Trinity did not respond to Hospice News’ requests for comment.

Patients who will complete their care plan within 60 days will remain on service until discharge, while those who need care for a longer period will transition to different providers, according to McPherson.

The 60 employees losing their jobs are eligible for severance pay, medical coverage, and other considerations.

This follows a series of cutbacks by Trinity to its medical group and behavioral health services, as well as layoffs of translators, nurses, and other staff in one of the system’s hospitals, local news reported.

Though nationwide Trinity Health brought in $13.2 billion in excess revenue after expenses during 2021, a number of its Massachusetts physician groups were in the red, according to the Center for Health Information and Analysis.

Headquartered in Michigan, Trinity is a nonprofit Catholic health system that operates 92 hospitals in 22 states as well as 120 additional care locations that included home care, hospice, PACE, and senior living facilities.

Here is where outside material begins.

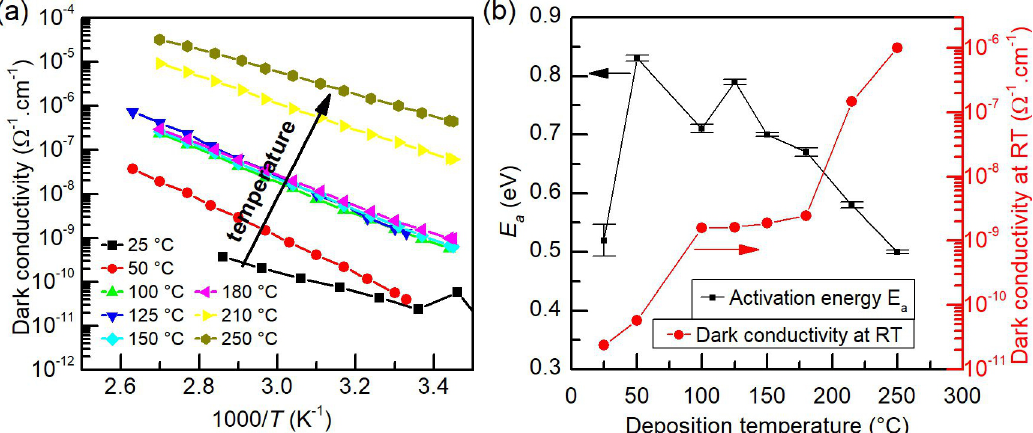
Figure 2. ( a ) Arrhenius plot of dark conductivity for a-Si:H films deposited at various temperatures in the range of 25 ◦ C to 250 ◦ C; and ( b ) the dependence of activation energy E a and room-temperature dark conductivity on the deposition temperature (the error bars represent the standard error of the linear regression of the data sets in (a)). The lines between the points are drawn to guide the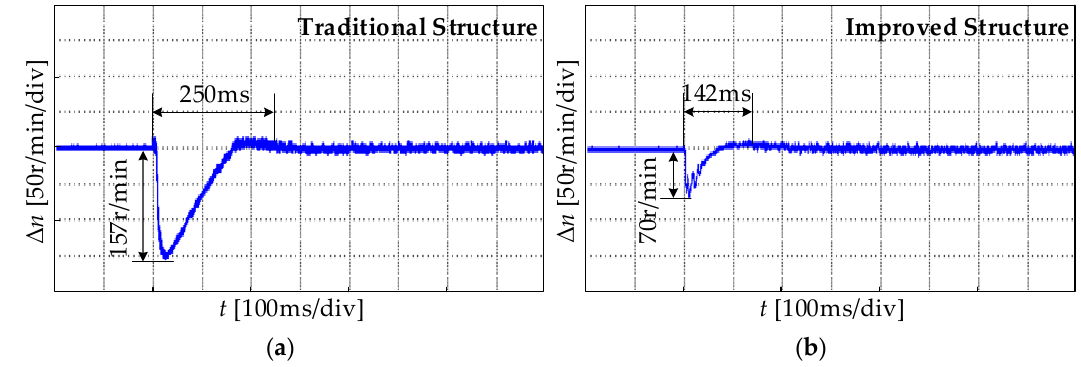
Figure 13. Synchronization error during the start-up of motors with load: ( a ) Synchronization error in the traditional structure; ( b ) Synchronization error in the improved structure.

The health system cited the rising costs and labor shortages among the reasons for its recent cutbacks. Despite rising demand for care, these factors have caused a number of hospices in the United States to shut down, sell their businesses or downsize.

The legislature of Oswego County in New York state recently voted to close its hospice agency within a year.

An Iowa provider, simply called Hospice, closed its inpatient house as of Dec. 31, 2021, also citing staffing concerns. The organization will continue to provide care in patient homes, skilled nursing, and assisted living facilities.

The Idaho-based Minidoka Memorial Hospital’s home health and hospice program was shuttered in September of last year, also due to insufficient staffing. In Oregon, Grande Ronde Hospital and Clinics recently closed its hospice program due to labor shortages.

The Dare County Board of Commissioners in North Carolina last year sold its local home health and hospice agency to BrightSpring Health Services for $2.9 million. Louisville, Kentucky.-based BrightSpring is a portfolio company of the global investment and private equity firm KKR & Co.